Anyway, in a few days we will be picking up our "new" campervan, a 1985 Westfalia Sven Hedin but it seems to have the layout of a Florida (you can go through the back door). One thing we didn't do when exploring the van was find more than one battery. We found the one behind the drivers seat (LHD) but didn't look any further.
It is our first van so not had any experience on rummaging about but maybe one of you has?
So, anyone had one or know where the other one is or if there is another one?

Thanks in advance,

Chris.


----------



## exmusso (Jun 18, 2006)

*Battery*

Hi Chris and welcome to MHF.

Surprised nobody has posted in reply to your question.

Possibly the battery behind the drivers seat is the habitation battery and the main vehicle battery is under the bonnet.

Is there nothing on the Westfalia site?

Cheers,
Alan


----------



## 124802 (Jun 19, 2009)

Thanks but the engine is between the seats, not sure it has a bonnet as such :? It's an LT28, the battery seems to be a bit obvious so it could be the leisure battery I have found, some things seem to suggest the vehicle battery might be under the drivers seat (but not sure if they refer to LHD or RHD).
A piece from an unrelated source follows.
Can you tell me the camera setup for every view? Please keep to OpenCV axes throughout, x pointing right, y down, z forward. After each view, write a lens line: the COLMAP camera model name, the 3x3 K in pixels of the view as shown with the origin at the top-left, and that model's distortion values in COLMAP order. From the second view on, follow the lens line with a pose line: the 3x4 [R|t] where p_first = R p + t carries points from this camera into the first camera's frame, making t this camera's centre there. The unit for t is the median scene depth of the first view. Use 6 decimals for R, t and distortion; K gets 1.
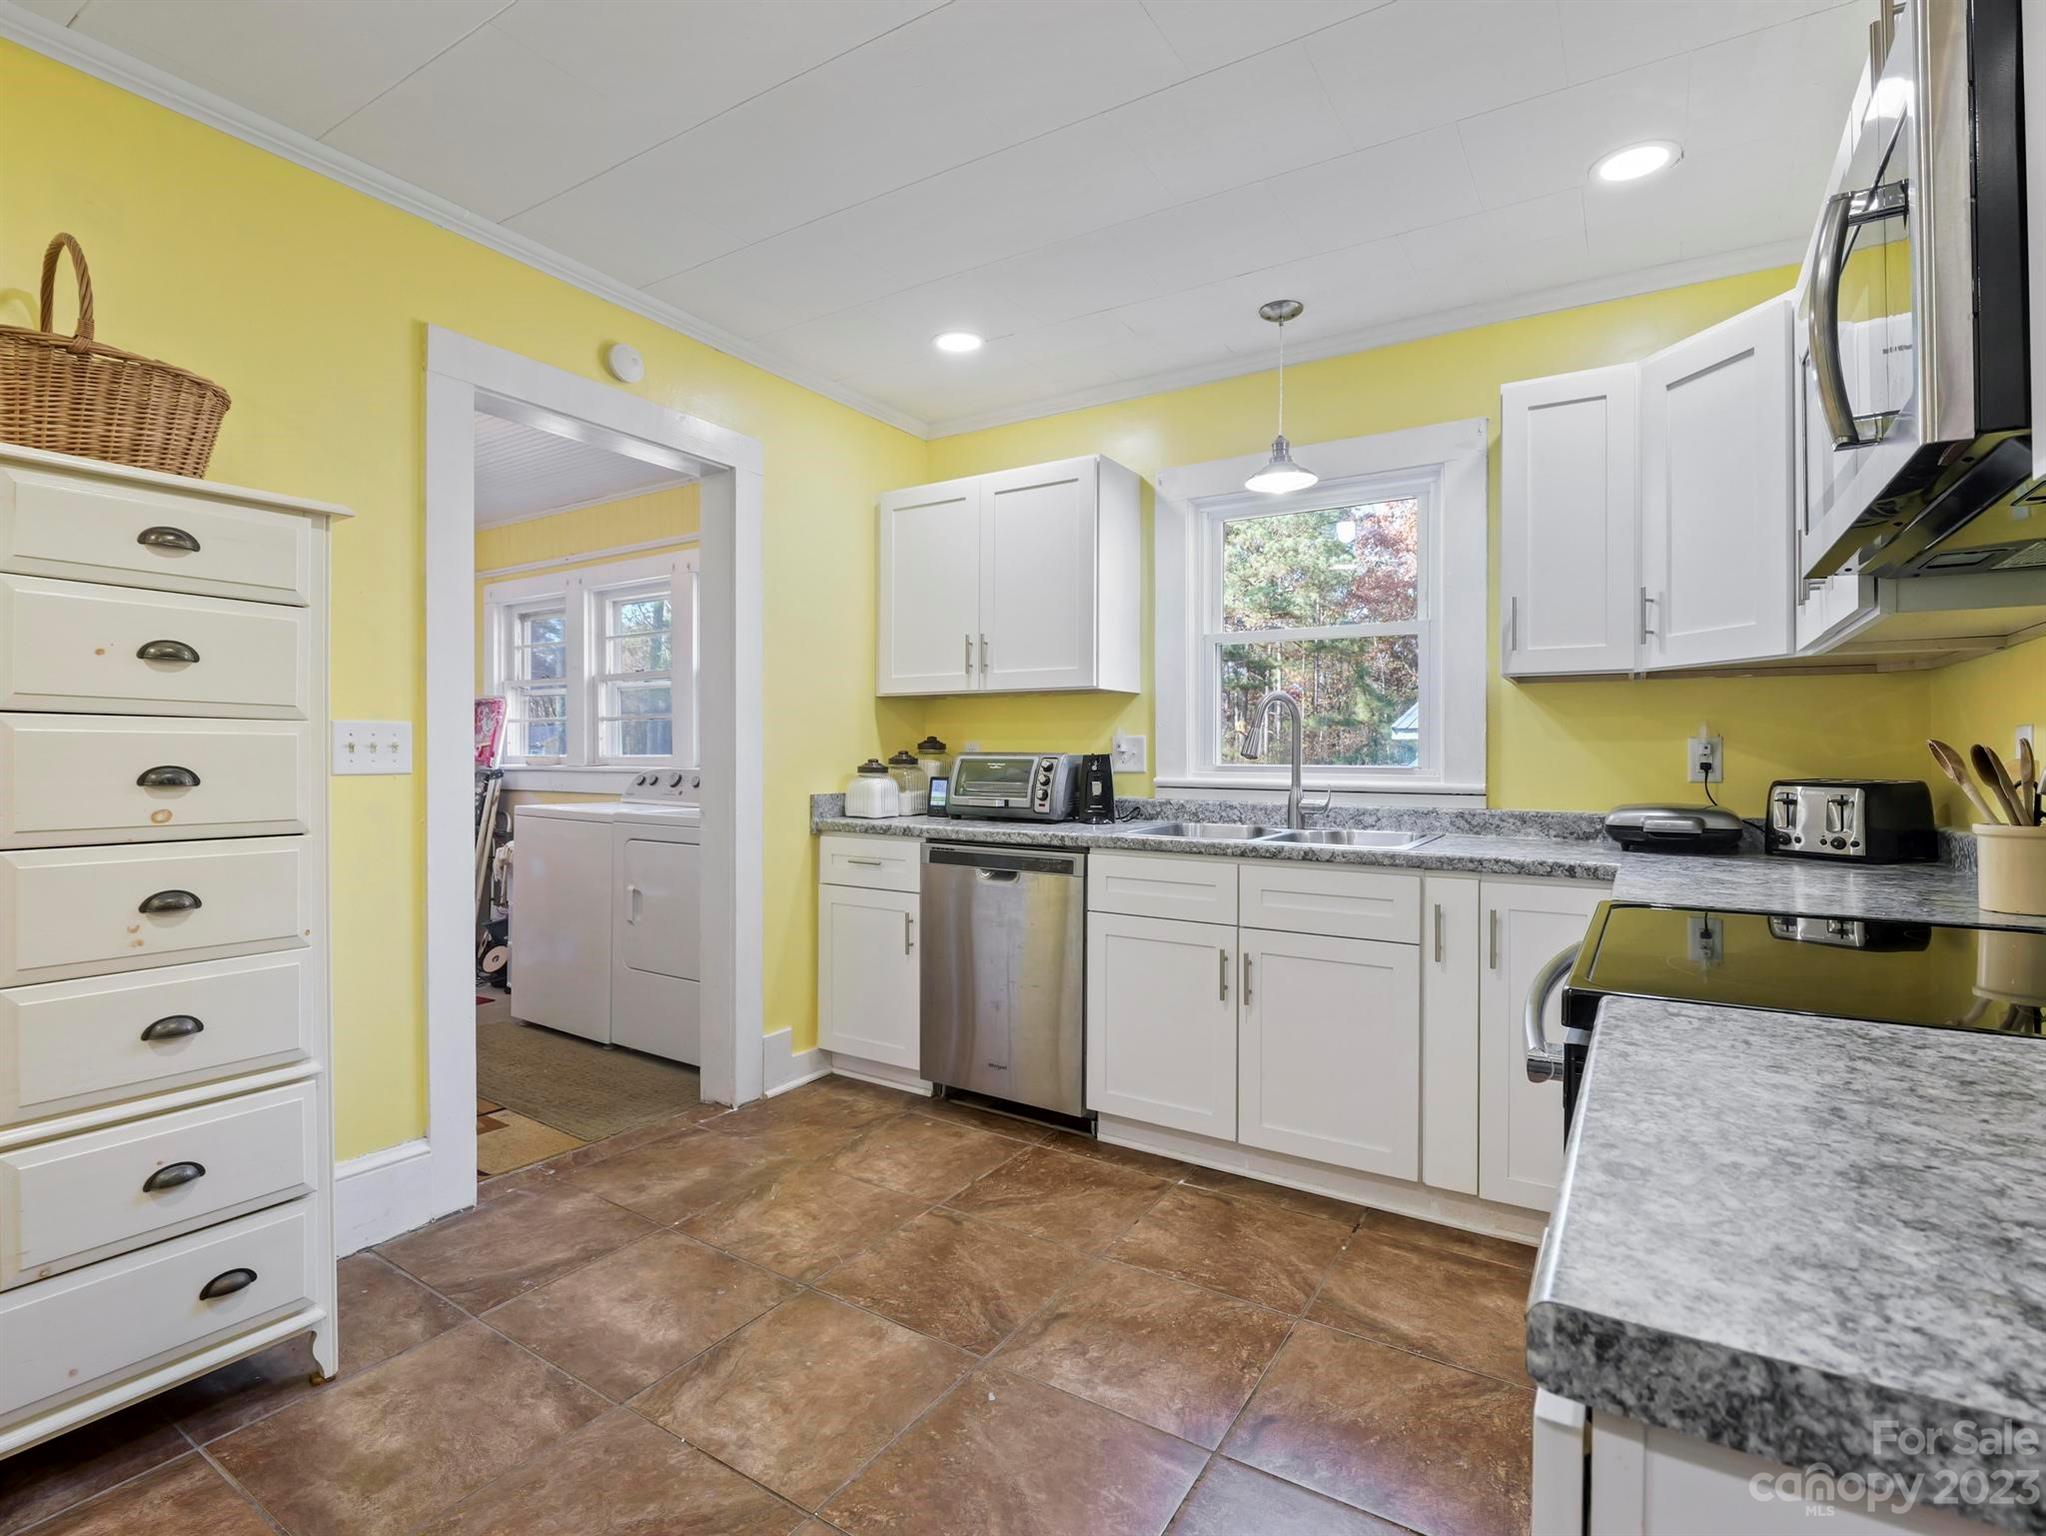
lens RADIAL K [[996.4, 0, 997.3], [0, 996.4, 752.2], [0, 0, 1]] dist [-0.017890, -0.000996]
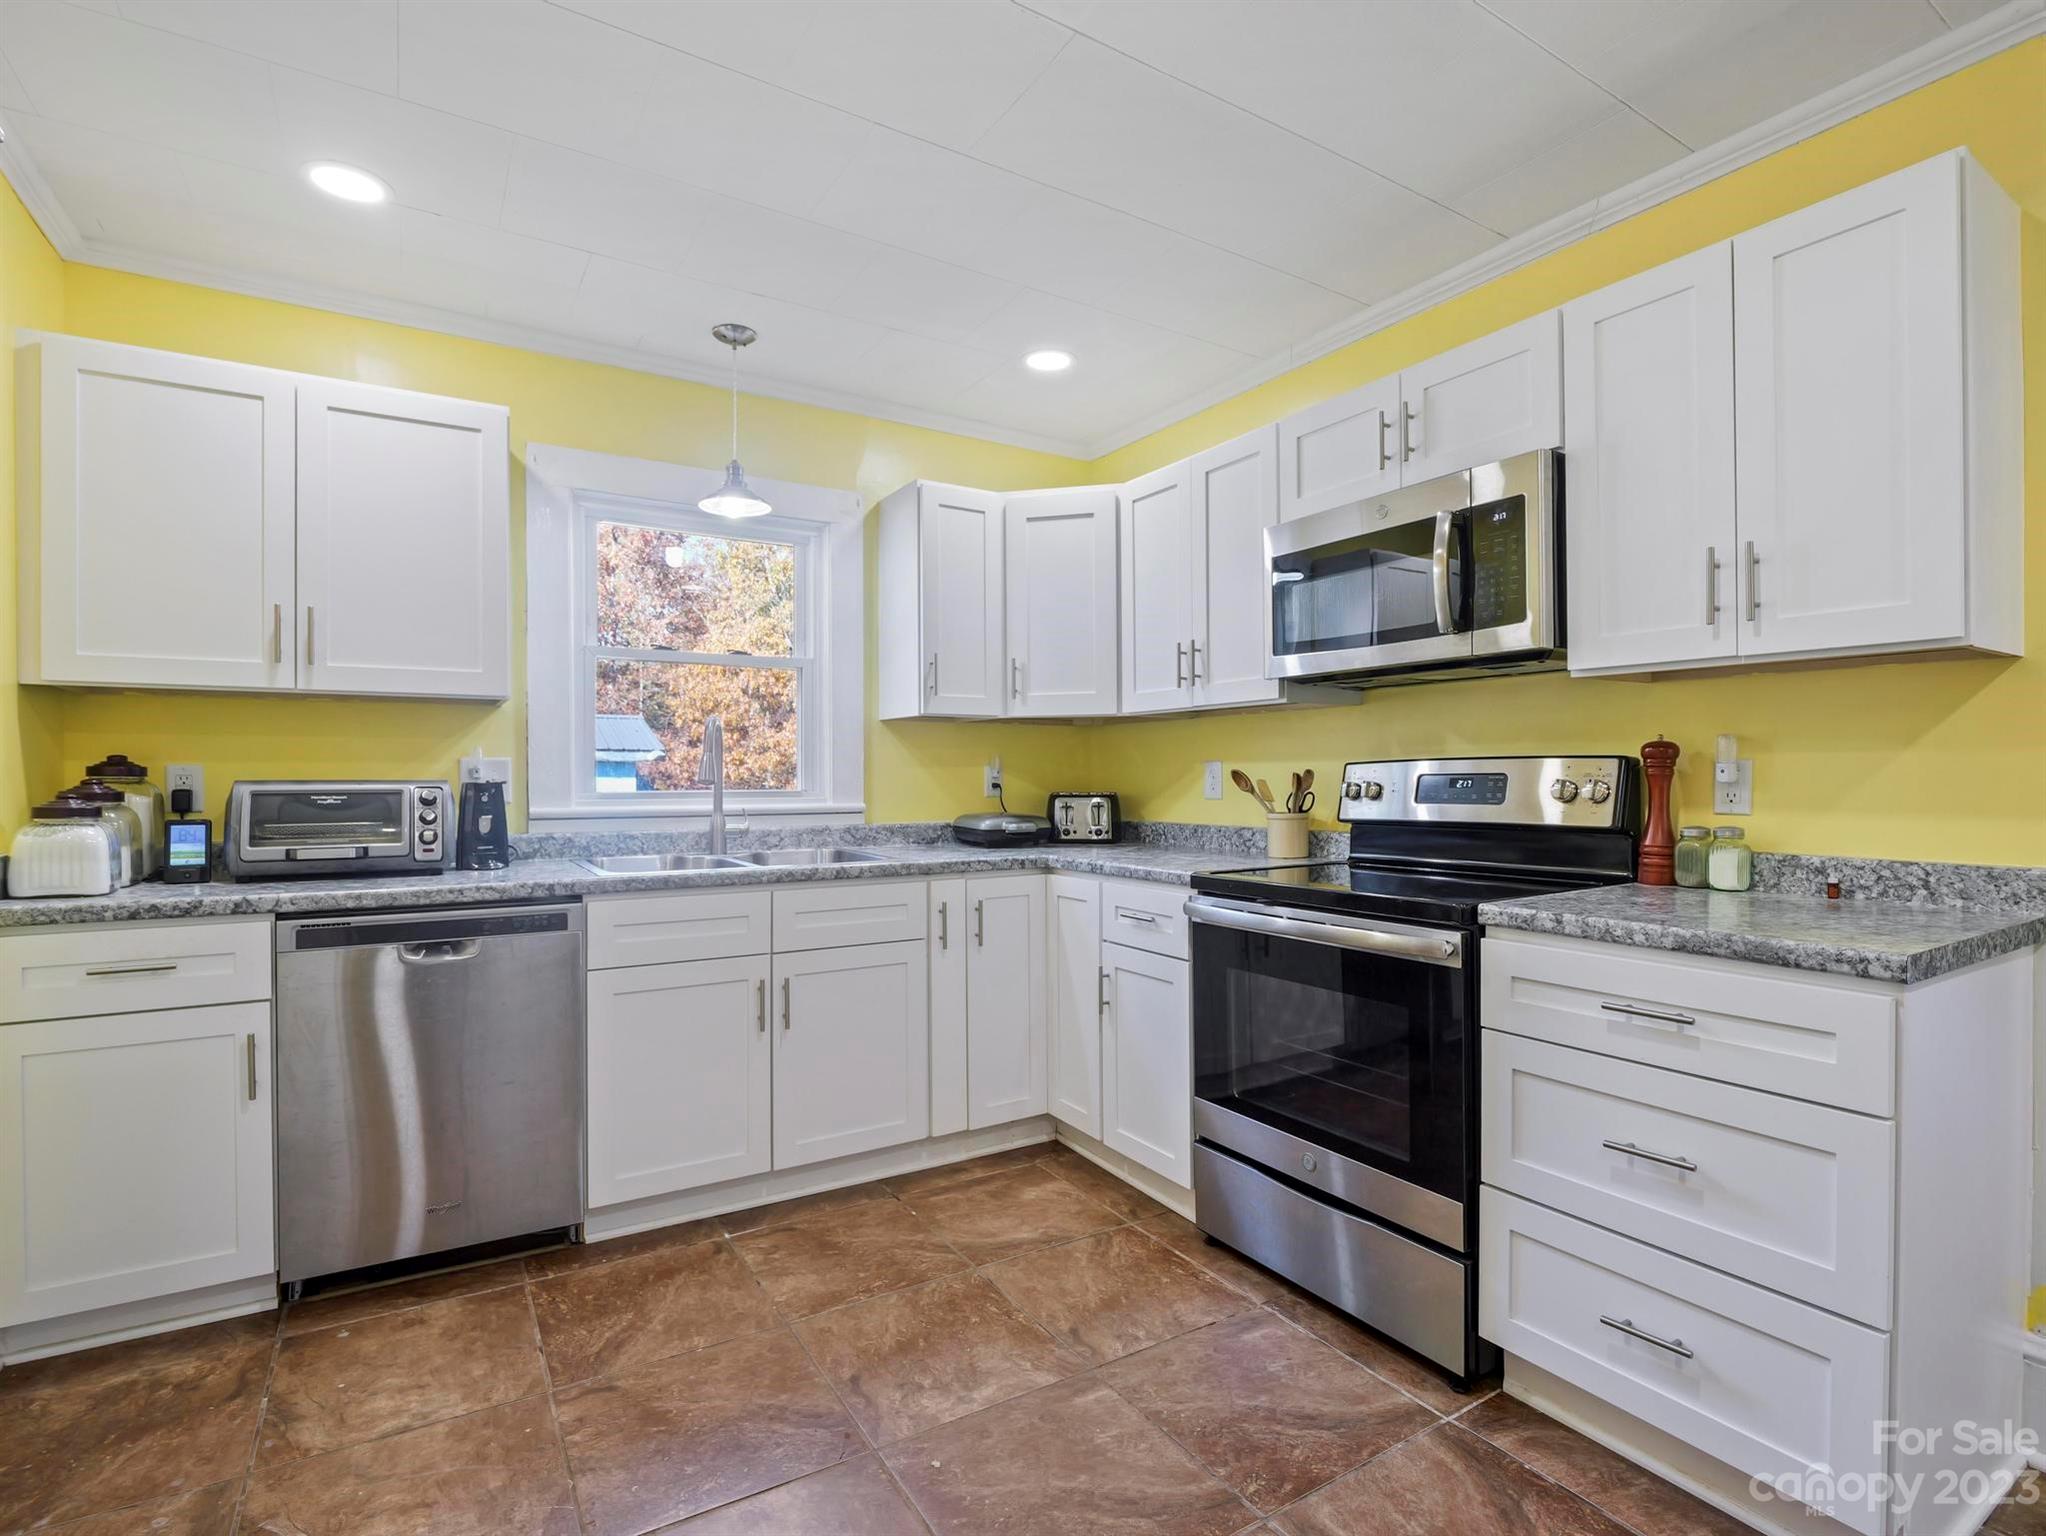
lens RADIAL K [[996.4, 0, 1021.4], [0, 996.4, 775.2], [0, 0, 1]] dist [-0.017890, -0.000996]
pose [[0.425026, -0.004276, 0.905171, -0.505133], [0.003726, 0.999989, 0.002974, -0.004392], [-0.905173, 0.002109, 0.425037, 0.322953]]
Might end up being an interesting hunt when I get my hands on it.
Oh, the only Westfalia site I can find is a forum at westfalia.org, might help but seems to be concentrated on "classic" vans.

Thanks again

Chris.


----------



## 124802 (Jun 19, 2009)

*Might have found it!*

I had ordered a set of translated manuals for a Florida (the guy is also going to translate the Sven Hedin manual if there are differences, top fella! search eBay for the manual if you want one) but it looks like the leisure battery is under the rear bench seat if anyone searches for an answer but only finds my question.

Next question is... hmmm, new topic I suspect 

Thanks for watching/helping.


----------



## ratporchrico (Feb 9, 2008)

Hi Tracker1972 - would have replied sooner but been on the road. I have a Westy James Cook which is a very similar configuration to the Sven Hedin except on a Mercedes Sprinter and, as you rightly say the leisure batteries are in the unit behind the bench seat that extends into the lower bed unit. They're accessed through a hatch when the bench seat is moved forward. Mine has two 85 aH gel batteries. I suspect the one behind your drivers seat is the engine battery.
Everything is pretty well squeezed in on the Westy conversions but they're quality is second to none and it all works well. We've just been on a two week tour of Donegal with a fair bit of wild camping thrown in with not a hitch. 
I have a PDF of the VW Westfalia which is useful but is based on a smaller van. Much of the info is common to both though especially the control panel which can be a bit of a headache. PM me with an email address and I'll send it to you.


----------